Start of Reading text
On Saturday, Muslims expressed their anger and outrage on Facebook and Twitter.
A comment posted on Facebook by Zainub Milan-Ming said: “Zapiro stick to politics and leave religion alone. Do you even have one?”
The Council of Muslim Theologians on Thursday evening tried to stop this newspaper from publishing the cartoon.
An interdict was not granted, but on Friday morning M&G editor-in-chief Nic Dawes and other staff were fielding a flood of angry callers, and even death threats hit the newspaper’s office.
“You’ve got to watch your back” and “This will cost him his life” were some of the remarks made.
The cartoon followed the furore surrounding the Facebook page, “Everybody Draw Muhammad Day”, which was sparked by threats by a radical Muslim group against the creators of US TV series South Park for depicting the prophet in a bear suit.
But Zapiro’s cartoon, published in Friday’s M&G, was far gentler in its satire, depicting the prophet reclining on a psychiatrist’s couch and bemoaning his followers’ lack of humour.
End of Reading text
Start of Exercise data
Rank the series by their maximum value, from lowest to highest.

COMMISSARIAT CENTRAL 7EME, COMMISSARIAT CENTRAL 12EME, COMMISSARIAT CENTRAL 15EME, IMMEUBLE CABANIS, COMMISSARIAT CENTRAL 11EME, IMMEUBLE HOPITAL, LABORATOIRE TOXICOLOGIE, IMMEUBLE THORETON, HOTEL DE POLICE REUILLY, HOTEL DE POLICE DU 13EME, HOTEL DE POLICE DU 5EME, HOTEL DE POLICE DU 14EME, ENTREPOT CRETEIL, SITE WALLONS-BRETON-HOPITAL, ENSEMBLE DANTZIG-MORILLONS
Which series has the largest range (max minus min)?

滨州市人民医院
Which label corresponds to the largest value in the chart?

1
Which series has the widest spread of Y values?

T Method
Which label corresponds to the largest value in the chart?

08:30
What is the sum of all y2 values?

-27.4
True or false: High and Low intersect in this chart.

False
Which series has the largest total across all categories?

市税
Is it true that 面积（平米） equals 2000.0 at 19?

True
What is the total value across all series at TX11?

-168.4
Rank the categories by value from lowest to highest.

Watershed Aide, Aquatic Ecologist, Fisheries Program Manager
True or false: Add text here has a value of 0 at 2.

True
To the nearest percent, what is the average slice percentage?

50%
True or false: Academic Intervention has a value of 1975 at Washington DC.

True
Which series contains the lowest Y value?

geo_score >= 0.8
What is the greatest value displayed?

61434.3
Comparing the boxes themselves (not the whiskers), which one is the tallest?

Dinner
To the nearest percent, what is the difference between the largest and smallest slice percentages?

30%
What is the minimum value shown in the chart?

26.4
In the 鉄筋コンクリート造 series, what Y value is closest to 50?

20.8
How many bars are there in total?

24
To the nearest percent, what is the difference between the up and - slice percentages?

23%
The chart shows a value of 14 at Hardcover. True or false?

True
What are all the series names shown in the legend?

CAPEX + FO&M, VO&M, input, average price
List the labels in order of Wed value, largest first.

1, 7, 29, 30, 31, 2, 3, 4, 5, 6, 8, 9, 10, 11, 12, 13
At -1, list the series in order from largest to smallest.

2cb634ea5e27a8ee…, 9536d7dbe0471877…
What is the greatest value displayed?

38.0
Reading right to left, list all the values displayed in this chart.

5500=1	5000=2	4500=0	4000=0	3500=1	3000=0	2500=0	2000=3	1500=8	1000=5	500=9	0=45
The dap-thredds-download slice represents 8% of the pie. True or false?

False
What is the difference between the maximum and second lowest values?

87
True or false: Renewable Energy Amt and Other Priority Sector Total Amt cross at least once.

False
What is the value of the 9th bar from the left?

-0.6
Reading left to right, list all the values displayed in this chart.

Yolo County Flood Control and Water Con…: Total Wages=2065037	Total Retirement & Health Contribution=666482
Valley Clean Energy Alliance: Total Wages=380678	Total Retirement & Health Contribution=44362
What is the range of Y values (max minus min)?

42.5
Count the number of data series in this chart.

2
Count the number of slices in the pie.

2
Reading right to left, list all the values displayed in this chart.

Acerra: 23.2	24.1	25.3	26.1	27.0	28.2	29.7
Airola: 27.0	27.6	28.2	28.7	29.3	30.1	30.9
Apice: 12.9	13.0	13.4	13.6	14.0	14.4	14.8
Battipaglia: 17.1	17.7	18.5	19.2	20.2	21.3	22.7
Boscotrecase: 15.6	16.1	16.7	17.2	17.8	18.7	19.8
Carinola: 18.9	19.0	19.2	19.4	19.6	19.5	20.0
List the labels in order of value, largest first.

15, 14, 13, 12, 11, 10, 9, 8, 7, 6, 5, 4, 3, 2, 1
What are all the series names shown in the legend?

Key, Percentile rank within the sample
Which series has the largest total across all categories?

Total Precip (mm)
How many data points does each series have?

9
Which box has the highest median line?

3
End of Exercise data
Tasks for this exercise >>
1. Name every day of the week that the article about the Zapiro cartoon mentions.
2. According to the article about the Zapiro cartoon, who is the M&G editor-in-chief?
3. Write the next few sentences of the article about the Zapiro cartoon, following on from its final line.

Answers to each task >>
1. Saturday, Thursday, Friday

2. Nic Dawes

3.
When Dawes first saw the cartoon he said he thought it “a gentle and irreverent poke” at the hysteria that had greeted the Facebook page. This week Pakistan ordered all internet service providers to block Facebook, as well as YouTube for carrying “un-Islamic content”.
Dawes recounted how he received a call from an attorney from the council at about 8.30pm on Thursday night — after the distribution process of the paper had begun. “He asked for an undertaking that we would stop distribution of the paper and remove the cartoon.”
Dawes pointed out that this was impossible, and that in any event the M&G would not do so.
By 11.30pm the newspaper’s advocate had been pulled out of a dinner party and Dawes, along with the paper’s investigation unit, found himself in the South Gauteng High Court ready to defend the M&G‘s right to freedom of speech.
However, the council, or Jamiatul Ulama as it is also known, failed to provide the necessary papers for the M&G to answer. It presented verbal evidence, but the judge ruled the interdict failed in terms of urgency, as the newspaper was already available in some outlets and the cartoon had already been published on the M&G‘s website.
It was a case of trying to close the stable doors after the horse had bolted, the newspaper’s counsel pointed out.
Furthermore, the judge found that the newspaper’s rights had been compromised by not being provided with founding papers advising what the case against it was.
While the council pleaded with the judge not to throw the case out on technical grounds, she answered that “as a judge and as a Muslim I am bound by our Constitution and the rules of our courts”.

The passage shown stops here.